## Problem details
Can you transcribe the lines of the entries below, starting at the line that contains "scientific name: Coleomegilla maculata" and ending at the line that contains "common name: Roman snail", with both of those lines included?

## Input material
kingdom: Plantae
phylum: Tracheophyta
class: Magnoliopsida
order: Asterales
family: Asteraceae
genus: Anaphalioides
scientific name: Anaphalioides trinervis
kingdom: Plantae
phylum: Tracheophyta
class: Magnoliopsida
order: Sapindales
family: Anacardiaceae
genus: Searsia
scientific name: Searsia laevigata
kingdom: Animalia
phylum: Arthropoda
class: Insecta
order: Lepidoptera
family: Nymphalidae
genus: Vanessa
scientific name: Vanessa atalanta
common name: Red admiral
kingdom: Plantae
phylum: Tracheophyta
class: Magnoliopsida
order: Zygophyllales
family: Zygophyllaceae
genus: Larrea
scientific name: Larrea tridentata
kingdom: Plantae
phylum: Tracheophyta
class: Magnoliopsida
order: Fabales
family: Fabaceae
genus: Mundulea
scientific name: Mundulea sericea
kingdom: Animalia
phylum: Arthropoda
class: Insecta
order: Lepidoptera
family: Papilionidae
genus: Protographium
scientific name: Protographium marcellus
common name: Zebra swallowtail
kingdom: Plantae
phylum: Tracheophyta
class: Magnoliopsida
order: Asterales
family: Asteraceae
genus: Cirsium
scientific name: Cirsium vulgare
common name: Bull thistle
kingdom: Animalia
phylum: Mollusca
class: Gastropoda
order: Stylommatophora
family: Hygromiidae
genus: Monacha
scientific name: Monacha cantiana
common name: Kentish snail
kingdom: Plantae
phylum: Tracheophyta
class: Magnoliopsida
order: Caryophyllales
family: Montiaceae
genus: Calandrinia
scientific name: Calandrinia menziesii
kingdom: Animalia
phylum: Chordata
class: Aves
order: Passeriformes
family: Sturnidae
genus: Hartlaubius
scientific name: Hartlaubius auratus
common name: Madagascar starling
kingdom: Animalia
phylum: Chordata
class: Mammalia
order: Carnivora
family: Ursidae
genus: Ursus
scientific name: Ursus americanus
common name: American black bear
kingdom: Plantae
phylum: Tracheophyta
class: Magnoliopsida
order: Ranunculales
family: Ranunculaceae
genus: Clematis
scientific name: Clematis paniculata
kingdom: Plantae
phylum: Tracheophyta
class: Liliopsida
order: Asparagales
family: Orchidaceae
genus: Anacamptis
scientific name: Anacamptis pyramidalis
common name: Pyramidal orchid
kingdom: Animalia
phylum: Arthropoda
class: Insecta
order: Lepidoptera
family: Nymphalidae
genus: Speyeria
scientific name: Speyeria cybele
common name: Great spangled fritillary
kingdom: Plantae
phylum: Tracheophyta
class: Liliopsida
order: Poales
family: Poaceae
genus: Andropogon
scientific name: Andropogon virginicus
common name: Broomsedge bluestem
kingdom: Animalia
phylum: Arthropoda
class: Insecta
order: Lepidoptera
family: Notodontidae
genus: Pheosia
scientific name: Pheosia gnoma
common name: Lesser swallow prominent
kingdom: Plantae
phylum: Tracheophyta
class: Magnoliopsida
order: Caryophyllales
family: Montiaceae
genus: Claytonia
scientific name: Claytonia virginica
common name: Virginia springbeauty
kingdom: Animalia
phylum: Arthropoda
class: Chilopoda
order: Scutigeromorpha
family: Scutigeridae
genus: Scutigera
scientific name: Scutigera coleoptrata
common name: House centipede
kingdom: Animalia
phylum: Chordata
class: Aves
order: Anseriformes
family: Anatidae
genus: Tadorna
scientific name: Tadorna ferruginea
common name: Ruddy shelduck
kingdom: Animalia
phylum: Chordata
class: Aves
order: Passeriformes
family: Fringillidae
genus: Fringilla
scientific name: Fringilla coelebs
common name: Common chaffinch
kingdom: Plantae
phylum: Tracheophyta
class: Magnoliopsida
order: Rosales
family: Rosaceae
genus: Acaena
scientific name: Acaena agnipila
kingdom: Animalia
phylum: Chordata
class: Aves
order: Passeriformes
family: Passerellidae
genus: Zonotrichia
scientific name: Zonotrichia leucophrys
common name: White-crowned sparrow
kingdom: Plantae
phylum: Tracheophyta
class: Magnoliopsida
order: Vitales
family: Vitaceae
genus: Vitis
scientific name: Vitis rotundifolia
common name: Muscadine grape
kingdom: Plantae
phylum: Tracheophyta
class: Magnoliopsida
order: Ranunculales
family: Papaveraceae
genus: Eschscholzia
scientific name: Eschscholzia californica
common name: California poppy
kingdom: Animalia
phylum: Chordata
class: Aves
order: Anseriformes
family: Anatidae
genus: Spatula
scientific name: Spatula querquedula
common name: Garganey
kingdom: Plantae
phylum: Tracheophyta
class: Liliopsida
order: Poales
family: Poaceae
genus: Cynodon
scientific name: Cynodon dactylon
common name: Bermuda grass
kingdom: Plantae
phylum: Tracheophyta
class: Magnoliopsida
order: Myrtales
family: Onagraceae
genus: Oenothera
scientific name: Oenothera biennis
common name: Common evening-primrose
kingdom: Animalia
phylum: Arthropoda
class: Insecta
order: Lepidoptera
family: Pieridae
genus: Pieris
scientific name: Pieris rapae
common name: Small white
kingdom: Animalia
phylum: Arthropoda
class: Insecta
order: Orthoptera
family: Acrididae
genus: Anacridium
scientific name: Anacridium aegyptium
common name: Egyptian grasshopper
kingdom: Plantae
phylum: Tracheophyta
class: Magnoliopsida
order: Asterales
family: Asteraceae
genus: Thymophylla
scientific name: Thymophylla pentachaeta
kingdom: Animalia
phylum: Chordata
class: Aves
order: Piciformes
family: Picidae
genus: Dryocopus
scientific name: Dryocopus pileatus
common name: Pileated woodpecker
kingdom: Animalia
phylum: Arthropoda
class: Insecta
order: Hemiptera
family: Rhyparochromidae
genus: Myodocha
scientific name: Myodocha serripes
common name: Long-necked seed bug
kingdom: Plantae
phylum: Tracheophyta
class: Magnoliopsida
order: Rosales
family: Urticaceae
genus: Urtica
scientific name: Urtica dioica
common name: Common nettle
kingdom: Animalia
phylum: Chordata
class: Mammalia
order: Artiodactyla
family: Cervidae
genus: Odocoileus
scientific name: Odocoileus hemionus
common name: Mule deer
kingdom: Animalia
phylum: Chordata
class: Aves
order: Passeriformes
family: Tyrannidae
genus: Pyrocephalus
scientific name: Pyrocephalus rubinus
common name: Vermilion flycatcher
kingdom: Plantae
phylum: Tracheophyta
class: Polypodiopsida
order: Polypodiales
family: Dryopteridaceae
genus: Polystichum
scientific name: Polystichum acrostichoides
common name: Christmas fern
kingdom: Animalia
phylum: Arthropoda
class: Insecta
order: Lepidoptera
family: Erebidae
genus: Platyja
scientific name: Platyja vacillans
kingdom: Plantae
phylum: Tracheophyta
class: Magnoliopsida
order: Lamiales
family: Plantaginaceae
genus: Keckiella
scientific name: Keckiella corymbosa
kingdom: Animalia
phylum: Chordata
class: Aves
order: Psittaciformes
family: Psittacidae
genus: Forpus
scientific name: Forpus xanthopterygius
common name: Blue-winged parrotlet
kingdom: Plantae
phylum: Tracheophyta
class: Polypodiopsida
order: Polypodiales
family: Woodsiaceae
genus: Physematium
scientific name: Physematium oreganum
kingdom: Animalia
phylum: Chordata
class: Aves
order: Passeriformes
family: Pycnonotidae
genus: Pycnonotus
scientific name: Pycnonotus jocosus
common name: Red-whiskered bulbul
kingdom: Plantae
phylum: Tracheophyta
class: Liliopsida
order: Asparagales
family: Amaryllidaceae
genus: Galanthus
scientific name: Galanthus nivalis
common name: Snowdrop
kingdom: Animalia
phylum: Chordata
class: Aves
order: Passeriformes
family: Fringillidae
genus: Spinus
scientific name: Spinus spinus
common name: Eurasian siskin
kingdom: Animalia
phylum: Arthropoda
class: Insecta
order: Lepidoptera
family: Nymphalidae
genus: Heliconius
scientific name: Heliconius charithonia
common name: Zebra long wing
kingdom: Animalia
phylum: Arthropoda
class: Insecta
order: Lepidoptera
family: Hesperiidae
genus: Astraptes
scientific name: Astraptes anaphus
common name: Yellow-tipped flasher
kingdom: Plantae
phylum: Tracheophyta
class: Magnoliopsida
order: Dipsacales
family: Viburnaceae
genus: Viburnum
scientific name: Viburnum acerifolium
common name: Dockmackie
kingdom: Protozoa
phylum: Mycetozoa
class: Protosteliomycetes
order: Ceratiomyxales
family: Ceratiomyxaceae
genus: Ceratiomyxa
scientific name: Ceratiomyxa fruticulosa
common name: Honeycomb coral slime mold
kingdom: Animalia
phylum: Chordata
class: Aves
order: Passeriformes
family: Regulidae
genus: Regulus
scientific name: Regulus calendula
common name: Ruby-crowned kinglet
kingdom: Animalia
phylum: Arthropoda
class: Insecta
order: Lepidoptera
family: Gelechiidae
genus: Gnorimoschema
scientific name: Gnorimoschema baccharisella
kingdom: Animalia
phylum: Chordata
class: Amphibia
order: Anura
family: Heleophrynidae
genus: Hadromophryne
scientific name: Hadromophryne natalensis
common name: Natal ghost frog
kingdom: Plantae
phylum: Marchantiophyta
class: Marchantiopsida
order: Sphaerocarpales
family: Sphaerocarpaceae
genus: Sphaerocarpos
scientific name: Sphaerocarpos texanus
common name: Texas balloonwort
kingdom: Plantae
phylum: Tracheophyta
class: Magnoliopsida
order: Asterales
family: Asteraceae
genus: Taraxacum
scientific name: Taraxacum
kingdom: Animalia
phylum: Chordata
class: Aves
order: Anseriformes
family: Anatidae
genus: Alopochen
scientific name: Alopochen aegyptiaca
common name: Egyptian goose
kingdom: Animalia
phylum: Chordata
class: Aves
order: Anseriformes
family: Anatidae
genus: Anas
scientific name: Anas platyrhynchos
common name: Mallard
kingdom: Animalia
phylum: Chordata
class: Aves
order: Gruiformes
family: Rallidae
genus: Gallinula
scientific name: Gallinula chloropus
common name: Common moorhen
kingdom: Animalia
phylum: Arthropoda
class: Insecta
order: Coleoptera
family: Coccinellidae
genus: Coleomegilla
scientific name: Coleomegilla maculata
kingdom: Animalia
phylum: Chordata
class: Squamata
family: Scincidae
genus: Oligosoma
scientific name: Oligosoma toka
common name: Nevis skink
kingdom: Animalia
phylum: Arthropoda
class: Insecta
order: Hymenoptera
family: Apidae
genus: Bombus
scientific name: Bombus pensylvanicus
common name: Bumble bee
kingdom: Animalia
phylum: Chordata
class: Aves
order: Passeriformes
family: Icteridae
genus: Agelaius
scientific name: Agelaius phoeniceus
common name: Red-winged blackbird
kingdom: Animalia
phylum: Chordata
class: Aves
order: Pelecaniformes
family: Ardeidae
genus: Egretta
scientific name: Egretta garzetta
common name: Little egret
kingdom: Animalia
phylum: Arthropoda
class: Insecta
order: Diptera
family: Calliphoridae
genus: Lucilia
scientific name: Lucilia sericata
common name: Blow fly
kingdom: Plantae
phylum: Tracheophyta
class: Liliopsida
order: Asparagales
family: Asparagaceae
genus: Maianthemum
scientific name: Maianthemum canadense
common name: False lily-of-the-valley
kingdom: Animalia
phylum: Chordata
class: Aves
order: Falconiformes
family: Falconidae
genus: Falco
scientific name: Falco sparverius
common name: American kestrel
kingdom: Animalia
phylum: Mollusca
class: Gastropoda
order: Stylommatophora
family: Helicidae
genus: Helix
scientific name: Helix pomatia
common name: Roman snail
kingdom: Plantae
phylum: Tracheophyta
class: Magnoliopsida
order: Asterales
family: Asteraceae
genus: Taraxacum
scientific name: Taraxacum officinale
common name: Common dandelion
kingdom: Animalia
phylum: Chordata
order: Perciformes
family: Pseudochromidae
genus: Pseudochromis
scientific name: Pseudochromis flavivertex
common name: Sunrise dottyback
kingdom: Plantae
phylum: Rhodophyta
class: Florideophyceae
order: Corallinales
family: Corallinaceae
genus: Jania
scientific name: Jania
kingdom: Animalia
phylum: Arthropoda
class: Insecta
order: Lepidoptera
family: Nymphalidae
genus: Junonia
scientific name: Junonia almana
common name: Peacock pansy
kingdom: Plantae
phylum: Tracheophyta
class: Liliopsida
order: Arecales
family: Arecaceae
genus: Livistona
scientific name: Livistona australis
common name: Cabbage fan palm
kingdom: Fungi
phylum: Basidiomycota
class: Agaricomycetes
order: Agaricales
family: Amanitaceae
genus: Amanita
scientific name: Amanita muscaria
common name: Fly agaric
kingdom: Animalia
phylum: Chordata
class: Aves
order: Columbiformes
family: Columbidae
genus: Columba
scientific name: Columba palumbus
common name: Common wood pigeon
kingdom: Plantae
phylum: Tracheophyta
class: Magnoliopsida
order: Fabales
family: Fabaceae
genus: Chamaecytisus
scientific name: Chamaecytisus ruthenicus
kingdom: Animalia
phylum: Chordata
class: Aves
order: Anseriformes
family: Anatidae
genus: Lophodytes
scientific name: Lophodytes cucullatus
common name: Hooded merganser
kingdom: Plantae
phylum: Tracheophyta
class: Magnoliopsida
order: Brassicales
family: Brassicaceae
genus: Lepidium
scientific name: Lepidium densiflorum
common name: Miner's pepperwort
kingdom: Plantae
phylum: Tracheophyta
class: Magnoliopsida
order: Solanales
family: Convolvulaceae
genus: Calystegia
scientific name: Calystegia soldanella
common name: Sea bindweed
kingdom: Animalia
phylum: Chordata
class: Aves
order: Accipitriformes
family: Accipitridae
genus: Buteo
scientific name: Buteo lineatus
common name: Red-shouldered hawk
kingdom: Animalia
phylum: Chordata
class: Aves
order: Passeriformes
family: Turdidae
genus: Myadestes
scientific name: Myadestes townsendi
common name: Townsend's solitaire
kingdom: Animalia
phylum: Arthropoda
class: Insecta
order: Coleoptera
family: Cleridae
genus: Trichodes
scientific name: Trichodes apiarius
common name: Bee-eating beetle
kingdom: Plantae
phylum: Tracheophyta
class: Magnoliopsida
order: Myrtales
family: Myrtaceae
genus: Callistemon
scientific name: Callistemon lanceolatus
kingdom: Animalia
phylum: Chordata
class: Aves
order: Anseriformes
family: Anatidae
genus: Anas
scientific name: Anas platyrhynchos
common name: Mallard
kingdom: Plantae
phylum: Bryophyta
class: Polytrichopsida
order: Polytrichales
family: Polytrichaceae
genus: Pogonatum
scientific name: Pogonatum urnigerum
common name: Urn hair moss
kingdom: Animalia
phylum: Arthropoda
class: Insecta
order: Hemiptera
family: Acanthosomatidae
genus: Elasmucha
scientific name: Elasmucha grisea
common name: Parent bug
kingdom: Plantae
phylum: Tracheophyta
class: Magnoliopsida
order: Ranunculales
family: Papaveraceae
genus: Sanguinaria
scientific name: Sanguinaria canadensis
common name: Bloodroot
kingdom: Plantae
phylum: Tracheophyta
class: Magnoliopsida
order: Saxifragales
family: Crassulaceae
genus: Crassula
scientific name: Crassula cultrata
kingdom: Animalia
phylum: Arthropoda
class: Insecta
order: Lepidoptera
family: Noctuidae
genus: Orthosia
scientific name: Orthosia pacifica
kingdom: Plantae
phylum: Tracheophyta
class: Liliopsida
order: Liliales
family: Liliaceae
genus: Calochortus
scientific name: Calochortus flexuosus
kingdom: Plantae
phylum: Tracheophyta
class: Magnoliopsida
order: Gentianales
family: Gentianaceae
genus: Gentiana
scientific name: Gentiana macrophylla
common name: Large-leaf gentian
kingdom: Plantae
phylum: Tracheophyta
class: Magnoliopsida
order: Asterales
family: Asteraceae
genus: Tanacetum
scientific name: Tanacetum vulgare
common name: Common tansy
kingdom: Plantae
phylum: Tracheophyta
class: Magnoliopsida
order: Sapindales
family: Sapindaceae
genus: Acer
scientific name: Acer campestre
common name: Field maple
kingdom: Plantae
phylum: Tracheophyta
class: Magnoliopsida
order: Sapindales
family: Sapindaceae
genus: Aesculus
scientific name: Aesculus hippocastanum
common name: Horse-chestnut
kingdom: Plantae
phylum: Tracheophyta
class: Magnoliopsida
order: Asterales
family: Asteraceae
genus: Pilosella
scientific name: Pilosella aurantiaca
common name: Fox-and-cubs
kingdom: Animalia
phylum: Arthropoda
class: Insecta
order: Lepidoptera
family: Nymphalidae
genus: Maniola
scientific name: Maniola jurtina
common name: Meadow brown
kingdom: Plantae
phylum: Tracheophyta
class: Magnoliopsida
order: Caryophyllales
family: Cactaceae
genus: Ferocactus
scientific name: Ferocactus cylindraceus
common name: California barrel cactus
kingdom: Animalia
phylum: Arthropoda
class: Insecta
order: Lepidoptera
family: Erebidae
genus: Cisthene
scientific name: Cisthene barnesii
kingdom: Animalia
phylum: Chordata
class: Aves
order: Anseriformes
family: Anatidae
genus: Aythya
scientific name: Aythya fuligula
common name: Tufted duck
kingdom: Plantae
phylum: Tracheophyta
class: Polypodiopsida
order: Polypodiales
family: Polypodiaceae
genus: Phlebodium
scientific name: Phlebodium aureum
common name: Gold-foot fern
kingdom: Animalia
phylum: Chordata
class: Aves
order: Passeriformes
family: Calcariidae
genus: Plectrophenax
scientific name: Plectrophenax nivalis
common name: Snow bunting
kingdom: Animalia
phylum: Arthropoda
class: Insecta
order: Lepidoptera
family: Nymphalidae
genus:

## Reply
scientific name: Coleomegilla maculata
kingdom: Animalia
phylum: Chordata
class: Squamata
family: Scincidae
genus: Oligosoma
scientific name: Oligosoma toka
common name: Nevis skink
kingdom: Animalia
phylum: Arthropoda
class: Insecta
order: Hymenoptera
family: Apidae
genus: Bombus
scientific name: Bombus pensylvanicus
common name: Bumble bee
kingdom: Animalia
phylum: Chordata
class: Aves
order: Passeriformes
family: Icteridae
genus: Agelaius
scientific name: Agelaius phoeniceus
common name: Red-winged blackbird
kingdom: Animalia
phylum: Chordata
class: Aves
order: Pelecaniformes
family: Ardeidae
genus: Egretta
scientific name: Egretta garzetta
common name: Little egret
kingdom: Animalia
phylum: Arthropoda
class: Insecta
order: Diptera
family: Calliphoridae
genus: Lucilia
scientific name: Lucilia sericata
common name: Blow fly
kingdom: Plantae
phylum: Tracheophyta
class: Liliopsida
order: Asparagales
family: Asparagaceae
genus: Maianthemum
scientific name: Maianthemum canadense
common name: False lily-of-the-valley
kingdom: Animalia
phylum: Chordata
class: Aves
order: Falconiformes
family: Falconidae
genus: Falco
scientific name: Falco sparverius
common name: American kestrel
kingdom: Animalia
phylum: Mollusca
class: Gastropoda
order: Stylommatophora
family: Helicidae
genus: Helix
scientific name: Helix pomatia
common name: Roman snail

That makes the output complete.